Lucy contempló el vasto mar abierto, verdoso cerca del barco, pero de un azul profundo más allá.
—Sí —repuso—, estamos muy lejos de todo… perdidos en el Mar de la Aventura.
El sol descendió aún más. Luego, en el aire vespertino, sonó el ruido conocido: el palpitar de un potente motor.
Todos se irguieron en su asiento. ¿Lancha motora? ¿Aeroplano? ¿Qué será?
—¡Ahí está! —gritó Jack, haciéndoles dar un brinco a todos—. ¡Mirad allá! ¡Troncho, qué enorme! Es un hidroavión.
—Debe ser el que vimos en la laguna el otro día —dijo Dolly—. Lo han mandado en persecución nuestra. ¡Oh, Bill! ¿Qué podemos hacer?
—Tumbaros todos —ordenó Bill, sin vacilar—. Tenéis que recordar que, si se trata del enemigo, éste no tiene idea de que hay niños conmigo. Probablemente creerán que hay tres o cuatro hombres a bordo… y quizá disparen como la otra vez. Por lo tanto tumbaros y no os mováis. No asoméis la cabeza para nada.
A Lucy le empezaron a temblar, como de costumbre, las rodillas. Se tumbó cuan larga era inmediatamente, dándole gracias a Dios de que no se le hubiese ocurrido a Bill decirle a los muchachos que las protegieran con sus cuerpos como la primera vez. Bill le colocó el brazo encima.
—No te preocupes, Lucy —le dijo—. No os pasará nada. No harán ningún daño a unos niños.
Pero Lucy no quería que le hiciesen daño a Bill tampoco, y mucho se temía que se lo harían. Con el pálido semblante pegado a las mantas, se estuvo tan quietecita como un ratón.

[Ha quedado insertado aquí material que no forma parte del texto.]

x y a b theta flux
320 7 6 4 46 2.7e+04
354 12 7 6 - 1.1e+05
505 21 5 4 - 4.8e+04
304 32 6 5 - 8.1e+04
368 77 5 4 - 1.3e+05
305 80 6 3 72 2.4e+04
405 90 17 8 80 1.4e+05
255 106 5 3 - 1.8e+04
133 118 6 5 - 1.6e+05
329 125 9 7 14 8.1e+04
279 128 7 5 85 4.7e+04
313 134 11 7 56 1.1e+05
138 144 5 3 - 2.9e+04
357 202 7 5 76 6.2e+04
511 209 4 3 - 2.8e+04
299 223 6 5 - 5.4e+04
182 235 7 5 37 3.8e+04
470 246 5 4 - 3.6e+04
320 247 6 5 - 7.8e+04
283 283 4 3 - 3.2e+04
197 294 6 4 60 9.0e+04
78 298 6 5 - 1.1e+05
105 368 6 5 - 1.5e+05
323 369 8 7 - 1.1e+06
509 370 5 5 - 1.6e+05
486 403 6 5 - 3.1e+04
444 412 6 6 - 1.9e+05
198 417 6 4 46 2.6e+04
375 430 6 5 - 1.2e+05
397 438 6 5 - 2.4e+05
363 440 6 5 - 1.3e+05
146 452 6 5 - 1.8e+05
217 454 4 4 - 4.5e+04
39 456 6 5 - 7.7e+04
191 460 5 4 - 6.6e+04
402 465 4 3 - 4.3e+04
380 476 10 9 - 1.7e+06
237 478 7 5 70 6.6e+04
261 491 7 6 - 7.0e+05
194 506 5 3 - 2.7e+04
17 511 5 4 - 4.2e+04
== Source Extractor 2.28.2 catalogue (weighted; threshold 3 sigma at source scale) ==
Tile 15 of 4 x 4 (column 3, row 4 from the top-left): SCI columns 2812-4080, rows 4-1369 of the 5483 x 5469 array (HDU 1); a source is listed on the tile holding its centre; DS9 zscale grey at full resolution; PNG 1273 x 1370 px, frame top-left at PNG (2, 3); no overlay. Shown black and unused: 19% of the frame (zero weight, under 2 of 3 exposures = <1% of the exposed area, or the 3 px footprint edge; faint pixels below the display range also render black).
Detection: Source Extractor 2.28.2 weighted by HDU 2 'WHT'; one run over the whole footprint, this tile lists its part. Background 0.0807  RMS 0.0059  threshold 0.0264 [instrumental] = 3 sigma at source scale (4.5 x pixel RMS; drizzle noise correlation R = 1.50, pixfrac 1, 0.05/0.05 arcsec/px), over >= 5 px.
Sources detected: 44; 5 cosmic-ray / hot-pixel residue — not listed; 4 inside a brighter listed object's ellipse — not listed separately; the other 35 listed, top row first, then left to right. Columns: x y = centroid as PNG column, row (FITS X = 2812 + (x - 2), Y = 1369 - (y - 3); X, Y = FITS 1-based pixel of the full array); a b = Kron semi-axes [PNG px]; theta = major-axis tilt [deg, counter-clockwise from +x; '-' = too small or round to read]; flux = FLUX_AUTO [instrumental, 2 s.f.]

El trepidar del aparato se oyó más cerca. Describió un círculo por encima de ellos. Luego se paró el motor y el avión amaró a corta distancia. Las olas que alzó al posarse sobre las aguas llegaron hasta la canoa, imprimiéndole un movimiento de vaivén.
Nadie se atrevió a asomar la cabeza para contemplar el aparato. Bill temió ser alcanzado por una bala si lo hacía.
Una voz enorme tronó, de pronto, sobre el mar; una voz de gigante:
—«¡Ah del barco! ¡Formad sobre cubierta!»
—No os mováis —ordenó Bill con urgencia—. No os mováis. No tengas miedo, Lucy. Están haciendo uso de un megáfono, por eso suena tan alta la voz.
La voz gigante volvió a sonar:
—«Os tenemos encañonados. Al menor movimiento sospechoso, volaremos la canoa. ¡Formad sobre cubierta!»